◆ **THE DATA**:
* * * * *

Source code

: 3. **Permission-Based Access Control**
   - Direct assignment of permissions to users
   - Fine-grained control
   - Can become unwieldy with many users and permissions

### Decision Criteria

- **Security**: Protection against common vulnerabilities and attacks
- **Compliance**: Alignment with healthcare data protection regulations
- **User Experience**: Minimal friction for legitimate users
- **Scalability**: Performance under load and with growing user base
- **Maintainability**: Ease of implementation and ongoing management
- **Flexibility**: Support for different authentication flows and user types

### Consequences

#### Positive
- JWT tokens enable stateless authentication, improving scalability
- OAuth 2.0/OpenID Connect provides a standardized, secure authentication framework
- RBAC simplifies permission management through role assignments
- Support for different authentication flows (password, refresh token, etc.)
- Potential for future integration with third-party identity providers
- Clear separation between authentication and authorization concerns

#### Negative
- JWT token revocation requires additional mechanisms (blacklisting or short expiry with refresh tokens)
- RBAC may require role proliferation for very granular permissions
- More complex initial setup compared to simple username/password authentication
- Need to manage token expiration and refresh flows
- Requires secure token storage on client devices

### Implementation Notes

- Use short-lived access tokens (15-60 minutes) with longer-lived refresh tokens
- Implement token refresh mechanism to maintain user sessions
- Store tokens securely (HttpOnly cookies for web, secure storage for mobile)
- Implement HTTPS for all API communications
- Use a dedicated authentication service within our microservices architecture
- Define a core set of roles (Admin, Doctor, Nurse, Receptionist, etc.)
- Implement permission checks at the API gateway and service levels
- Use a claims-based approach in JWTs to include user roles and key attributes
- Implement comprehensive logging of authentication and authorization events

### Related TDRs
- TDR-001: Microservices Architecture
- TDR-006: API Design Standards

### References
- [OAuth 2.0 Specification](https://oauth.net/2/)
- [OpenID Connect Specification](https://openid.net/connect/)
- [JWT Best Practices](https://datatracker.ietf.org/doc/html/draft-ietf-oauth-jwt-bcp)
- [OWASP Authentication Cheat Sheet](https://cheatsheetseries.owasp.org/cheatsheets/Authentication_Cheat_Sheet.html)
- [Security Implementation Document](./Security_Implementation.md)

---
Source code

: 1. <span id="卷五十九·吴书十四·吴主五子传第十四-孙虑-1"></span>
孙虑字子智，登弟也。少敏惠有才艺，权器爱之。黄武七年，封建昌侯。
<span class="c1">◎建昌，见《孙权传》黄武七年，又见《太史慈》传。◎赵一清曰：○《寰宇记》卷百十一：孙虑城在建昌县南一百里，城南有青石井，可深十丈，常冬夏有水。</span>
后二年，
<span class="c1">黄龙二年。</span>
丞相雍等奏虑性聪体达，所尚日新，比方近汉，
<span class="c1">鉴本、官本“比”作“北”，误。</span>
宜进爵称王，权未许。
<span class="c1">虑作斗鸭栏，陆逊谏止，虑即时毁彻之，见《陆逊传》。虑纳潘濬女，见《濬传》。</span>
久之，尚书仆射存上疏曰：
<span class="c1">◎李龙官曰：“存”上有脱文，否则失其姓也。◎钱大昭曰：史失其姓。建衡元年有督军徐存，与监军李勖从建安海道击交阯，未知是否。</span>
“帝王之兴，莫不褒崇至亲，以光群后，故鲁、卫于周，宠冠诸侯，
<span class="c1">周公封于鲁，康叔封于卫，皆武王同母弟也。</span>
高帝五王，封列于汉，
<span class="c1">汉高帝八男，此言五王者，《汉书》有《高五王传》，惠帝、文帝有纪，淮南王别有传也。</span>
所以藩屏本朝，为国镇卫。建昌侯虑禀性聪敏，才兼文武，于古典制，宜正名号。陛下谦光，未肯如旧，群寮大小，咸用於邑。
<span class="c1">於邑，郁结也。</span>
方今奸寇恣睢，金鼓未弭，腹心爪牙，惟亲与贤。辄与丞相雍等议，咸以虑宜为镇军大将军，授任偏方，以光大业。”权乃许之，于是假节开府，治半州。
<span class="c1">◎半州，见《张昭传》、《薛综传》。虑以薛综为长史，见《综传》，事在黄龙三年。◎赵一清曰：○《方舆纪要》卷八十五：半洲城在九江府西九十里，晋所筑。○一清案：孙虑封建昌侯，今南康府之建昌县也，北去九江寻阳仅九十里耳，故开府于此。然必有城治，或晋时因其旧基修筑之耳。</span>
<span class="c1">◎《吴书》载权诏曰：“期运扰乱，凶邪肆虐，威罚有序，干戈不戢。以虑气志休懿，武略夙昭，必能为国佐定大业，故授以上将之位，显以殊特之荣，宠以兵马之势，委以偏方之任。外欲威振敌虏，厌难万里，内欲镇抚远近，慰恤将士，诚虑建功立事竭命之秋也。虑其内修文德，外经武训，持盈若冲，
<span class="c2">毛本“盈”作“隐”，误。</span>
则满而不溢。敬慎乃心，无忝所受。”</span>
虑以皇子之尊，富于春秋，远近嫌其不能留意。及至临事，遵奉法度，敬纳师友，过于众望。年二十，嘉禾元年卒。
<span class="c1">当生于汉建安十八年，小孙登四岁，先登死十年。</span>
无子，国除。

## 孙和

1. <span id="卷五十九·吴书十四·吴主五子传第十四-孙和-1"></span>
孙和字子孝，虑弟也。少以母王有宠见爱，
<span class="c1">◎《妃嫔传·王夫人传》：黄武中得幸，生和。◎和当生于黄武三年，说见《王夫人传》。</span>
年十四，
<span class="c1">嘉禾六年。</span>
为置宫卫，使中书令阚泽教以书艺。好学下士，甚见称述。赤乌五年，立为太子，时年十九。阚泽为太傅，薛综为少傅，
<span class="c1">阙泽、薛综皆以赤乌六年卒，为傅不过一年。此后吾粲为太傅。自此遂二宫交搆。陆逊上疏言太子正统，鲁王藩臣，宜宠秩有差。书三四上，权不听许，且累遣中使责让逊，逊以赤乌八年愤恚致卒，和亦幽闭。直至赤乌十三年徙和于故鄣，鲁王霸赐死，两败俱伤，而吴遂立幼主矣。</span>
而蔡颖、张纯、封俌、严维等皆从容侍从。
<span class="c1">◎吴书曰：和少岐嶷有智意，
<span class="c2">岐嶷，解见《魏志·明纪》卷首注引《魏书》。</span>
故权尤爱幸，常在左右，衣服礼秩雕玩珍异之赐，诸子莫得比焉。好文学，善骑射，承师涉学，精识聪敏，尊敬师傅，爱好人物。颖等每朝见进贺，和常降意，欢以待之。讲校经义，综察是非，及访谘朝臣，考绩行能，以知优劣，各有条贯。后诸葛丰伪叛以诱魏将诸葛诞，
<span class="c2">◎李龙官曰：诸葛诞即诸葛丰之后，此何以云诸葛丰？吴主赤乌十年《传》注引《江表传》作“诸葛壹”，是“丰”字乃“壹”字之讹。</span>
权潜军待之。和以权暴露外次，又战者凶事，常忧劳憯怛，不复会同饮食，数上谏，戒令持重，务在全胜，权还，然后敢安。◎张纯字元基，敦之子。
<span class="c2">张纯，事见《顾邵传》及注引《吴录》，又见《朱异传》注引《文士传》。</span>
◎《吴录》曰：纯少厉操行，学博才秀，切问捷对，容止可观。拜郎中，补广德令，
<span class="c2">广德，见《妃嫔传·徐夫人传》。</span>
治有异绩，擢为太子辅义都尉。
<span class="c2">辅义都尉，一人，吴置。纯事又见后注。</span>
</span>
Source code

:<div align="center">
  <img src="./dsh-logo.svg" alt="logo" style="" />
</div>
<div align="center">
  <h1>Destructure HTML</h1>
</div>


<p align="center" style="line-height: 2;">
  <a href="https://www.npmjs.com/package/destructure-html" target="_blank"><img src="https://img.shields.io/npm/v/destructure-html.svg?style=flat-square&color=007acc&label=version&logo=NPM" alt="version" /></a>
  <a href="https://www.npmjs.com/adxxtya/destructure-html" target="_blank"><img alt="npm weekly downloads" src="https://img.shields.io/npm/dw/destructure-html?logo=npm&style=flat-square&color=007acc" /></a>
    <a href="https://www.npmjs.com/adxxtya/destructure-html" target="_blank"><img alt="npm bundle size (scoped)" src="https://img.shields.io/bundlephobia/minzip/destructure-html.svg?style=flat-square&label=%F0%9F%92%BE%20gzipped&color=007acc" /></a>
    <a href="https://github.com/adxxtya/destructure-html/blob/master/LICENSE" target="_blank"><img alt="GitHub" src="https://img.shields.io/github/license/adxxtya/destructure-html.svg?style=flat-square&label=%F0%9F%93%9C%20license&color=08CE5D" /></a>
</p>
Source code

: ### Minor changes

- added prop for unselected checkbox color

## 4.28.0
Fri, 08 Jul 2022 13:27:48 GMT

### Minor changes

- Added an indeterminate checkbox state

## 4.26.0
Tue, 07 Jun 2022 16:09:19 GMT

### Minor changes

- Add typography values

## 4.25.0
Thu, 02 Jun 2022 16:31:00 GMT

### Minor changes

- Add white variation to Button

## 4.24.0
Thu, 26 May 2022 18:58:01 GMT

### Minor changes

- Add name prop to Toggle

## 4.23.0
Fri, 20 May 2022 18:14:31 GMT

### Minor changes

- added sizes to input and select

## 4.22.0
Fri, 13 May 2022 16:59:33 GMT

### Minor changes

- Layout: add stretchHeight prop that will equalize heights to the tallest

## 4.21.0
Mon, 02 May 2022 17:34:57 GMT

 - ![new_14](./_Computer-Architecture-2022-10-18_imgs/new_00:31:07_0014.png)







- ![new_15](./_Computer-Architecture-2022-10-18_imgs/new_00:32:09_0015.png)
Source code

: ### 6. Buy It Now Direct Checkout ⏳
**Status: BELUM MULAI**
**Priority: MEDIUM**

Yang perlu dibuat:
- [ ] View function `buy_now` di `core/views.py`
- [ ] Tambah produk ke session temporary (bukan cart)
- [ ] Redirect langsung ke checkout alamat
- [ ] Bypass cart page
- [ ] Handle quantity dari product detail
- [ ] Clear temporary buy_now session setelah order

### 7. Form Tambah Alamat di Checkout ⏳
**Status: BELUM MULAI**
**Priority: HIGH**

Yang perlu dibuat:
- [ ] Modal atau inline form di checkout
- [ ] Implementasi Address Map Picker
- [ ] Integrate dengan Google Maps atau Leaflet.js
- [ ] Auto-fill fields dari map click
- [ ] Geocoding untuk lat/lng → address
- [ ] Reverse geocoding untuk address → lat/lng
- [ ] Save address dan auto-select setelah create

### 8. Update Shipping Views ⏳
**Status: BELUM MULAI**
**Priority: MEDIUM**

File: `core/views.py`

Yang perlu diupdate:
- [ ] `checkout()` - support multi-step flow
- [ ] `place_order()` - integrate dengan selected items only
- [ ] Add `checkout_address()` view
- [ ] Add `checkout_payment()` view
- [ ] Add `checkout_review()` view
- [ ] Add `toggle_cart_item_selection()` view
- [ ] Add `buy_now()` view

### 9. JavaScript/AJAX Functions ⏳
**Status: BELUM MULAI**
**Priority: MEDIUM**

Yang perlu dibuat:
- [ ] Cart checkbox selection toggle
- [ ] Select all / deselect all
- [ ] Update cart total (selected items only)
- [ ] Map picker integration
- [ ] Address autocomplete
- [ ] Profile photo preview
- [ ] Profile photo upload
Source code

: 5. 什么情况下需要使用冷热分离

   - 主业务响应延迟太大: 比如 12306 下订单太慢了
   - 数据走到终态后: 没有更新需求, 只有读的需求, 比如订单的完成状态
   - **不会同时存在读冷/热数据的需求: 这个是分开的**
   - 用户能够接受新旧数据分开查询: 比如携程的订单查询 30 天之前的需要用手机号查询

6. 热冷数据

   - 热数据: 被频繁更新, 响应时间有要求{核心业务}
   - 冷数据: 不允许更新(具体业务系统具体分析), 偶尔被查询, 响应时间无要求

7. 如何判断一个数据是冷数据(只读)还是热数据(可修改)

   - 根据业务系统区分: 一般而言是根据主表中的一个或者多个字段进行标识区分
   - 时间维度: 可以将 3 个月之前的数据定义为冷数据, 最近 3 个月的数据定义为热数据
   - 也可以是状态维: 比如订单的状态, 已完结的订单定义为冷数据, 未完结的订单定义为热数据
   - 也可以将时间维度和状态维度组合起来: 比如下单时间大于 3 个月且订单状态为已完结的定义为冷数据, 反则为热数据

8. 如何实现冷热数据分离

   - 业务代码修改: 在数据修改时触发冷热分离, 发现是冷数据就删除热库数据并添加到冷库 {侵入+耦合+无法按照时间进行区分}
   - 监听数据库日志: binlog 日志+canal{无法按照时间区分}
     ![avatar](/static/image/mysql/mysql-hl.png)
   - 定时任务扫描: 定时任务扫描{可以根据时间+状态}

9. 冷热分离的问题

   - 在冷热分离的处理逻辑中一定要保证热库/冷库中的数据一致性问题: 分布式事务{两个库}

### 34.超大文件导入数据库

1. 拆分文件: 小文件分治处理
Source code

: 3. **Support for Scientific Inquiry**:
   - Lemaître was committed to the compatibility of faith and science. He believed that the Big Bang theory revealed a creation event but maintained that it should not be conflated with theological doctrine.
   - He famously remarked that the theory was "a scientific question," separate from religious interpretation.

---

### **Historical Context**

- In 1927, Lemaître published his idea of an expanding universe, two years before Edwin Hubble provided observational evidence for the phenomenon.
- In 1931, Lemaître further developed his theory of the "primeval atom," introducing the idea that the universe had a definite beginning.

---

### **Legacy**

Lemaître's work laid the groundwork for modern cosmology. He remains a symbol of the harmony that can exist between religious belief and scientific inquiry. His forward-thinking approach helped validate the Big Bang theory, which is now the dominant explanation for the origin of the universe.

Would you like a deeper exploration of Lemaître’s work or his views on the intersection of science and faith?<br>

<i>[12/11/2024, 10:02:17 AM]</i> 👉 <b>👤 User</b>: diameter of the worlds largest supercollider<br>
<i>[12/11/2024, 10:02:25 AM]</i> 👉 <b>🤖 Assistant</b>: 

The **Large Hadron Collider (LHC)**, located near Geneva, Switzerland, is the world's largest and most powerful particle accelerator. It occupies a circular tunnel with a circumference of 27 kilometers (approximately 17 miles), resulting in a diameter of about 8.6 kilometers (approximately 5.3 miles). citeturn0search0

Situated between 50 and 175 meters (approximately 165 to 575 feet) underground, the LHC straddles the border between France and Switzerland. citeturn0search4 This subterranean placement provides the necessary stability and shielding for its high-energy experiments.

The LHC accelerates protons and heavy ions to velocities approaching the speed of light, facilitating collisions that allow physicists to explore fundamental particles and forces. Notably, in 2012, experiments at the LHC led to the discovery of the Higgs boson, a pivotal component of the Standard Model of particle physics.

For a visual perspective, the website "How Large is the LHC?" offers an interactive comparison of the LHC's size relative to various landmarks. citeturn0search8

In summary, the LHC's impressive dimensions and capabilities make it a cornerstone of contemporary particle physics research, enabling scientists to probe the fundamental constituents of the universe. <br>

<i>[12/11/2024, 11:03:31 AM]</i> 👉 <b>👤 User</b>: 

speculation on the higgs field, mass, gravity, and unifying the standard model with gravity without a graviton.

* * * * *

◆ **THE TASK**:
Above are the entries; repeat their lines exactly, from the first through the one that contains "- RBAC may require".

◆ **RESPONSE BOX**:
Source code

: 3. **Permission-Based Access Control**
   - Direct assignment of permissions to users
   - Fine-grained control
   - Can become unwieldy with many users and permissions

### Decision Criteria

- **Security**: Protection against common vulnerabilities and attacks
- **Compliance**: Alignment with healthcare data protection regulations
- **User Experience**: Minimal friction for legitimate users
- **Scalability**: Performance under load and with growing user base
- **Maintainability**: Ease of implementation and ongoing management
- **Flexibility**: Support for different authentication flows and user types

### Consequences

#### Positive
- JWT tokens enable stateless authentication, improving scalability
- OAuth 2.0/OpenID Connect provides a standardized, secure authentication framework
- RBAC simplifies permission management through role assignments
- Support for different authentication flows (password, refresh token, etc.)
- Potential for future integration with third-party identity providers
- Clear separation between authentication and authorization concerns

#### Negative
- JWT token revocation requires additional mechanisms (blacklisting or short expiry with refresh tokens)
- RBAC may require role proliferation for very granular permissions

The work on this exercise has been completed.